A radicalidade da alteridade é reconhecer que há o totalmente outro que não se pode
reduzir aos desejos pessoais ou à violência ou à nossa ignorância.
Aprender a
ler para ela é o fim do que a levou a fazer o que fez. Ela está livre, e não
porque está morta, mas porque aprendeu a ler – aprendeu a alteridade naquele
confronto brutal criado na esfera do Quinto Círculo do Amor.
A
reconciliação do algoz com seus atos sabe que o passado não será diferente do
que foi, mas pode ser a base para novas soluções. Quem erra pode ter novas
chances? Os erros podem ser usados para futuros acertos? As crises são
oportunidades para fazer os acertos que não tiveram lugar no passado? O que
morre na crise e o que pode nascer e ser incluído?
Quem olha
para guerra ou para as crises e se fixa nos inimigos e vítimas ou na culpa e na
vingança, perde o caminho da solução. Ilana a personagem que representa todos
os perseguidos da segunda Guerra mundial, não se fixou, foi além.
E Hanna
acabou com o algoz em si porque nela os dois, vítima e perpetrador estavam
juntos e não mais separados nas trincheiras da guerra.
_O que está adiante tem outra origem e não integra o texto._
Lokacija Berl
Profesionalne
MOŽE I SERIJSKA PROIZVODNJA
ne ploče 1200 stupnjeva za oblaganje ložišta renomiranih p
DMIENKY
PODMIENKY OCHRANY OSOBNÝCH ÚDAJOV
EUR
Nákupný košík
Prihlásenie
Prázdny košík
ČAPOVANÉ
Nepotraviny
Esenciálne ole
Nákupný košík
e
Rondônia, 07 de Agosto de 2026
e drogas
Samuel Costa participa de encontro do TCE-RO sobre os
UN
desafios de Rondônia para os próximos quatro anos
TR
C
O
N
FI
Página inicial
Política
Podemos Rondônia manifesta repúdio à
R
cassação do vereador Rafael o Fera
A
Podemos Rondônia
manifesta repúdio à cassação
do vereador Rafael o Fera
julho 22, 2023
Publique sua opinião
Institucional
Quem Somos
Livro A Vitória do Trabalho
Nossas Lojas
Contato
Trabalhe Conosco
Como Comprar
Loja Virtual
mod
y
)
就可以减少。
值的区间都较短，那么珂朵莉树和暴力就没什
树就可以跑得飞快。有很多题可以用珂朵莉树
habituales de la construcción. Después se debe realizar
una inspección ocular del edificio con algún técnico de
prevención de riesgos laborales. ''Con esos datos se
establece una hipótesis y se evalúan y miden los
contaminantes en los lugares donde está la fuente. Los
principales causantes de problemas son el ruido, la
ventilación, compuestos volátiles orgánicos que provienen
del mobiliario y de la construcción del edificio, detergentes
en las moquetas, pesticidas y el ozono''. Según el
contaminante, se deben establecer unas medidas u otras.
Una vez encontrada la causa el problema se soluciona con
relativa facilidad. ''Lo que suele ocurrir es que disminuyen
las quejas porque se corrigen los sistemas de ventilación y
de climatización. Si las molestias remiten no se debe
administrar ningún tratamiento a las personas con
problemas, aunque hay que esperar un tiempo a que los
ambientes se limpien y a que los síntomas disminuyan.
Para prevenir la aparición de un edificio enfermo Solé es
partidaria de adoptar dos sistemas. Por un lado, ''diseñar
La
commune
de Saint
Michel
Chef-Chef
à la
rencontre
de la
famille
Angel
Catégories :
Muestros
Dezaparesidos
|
A solução para as crises pessoais está no "juntos" - integrar o que faltava.
Por que esta conclusão? Porque
além da doação que queria fazer para as vítimas, em sua cela vazia Michel vê
escrito com a letra da ex-amante morta um trecho do livro “A Dama do
Cachorrinho” de Anton Chekov. Uma das obras que ela mais gostava. Este conto fala
do amor que existe entre um homem e uma mulher, mas pode ou não fazer os
amantes ficarem juntos, porque é mediado por situações externas incontroláveis.
Na cela fazia da prisioneira tem um conto de amor. O amante lê aquilo e sabe que a antiga Alemanha agora está integrada nele também.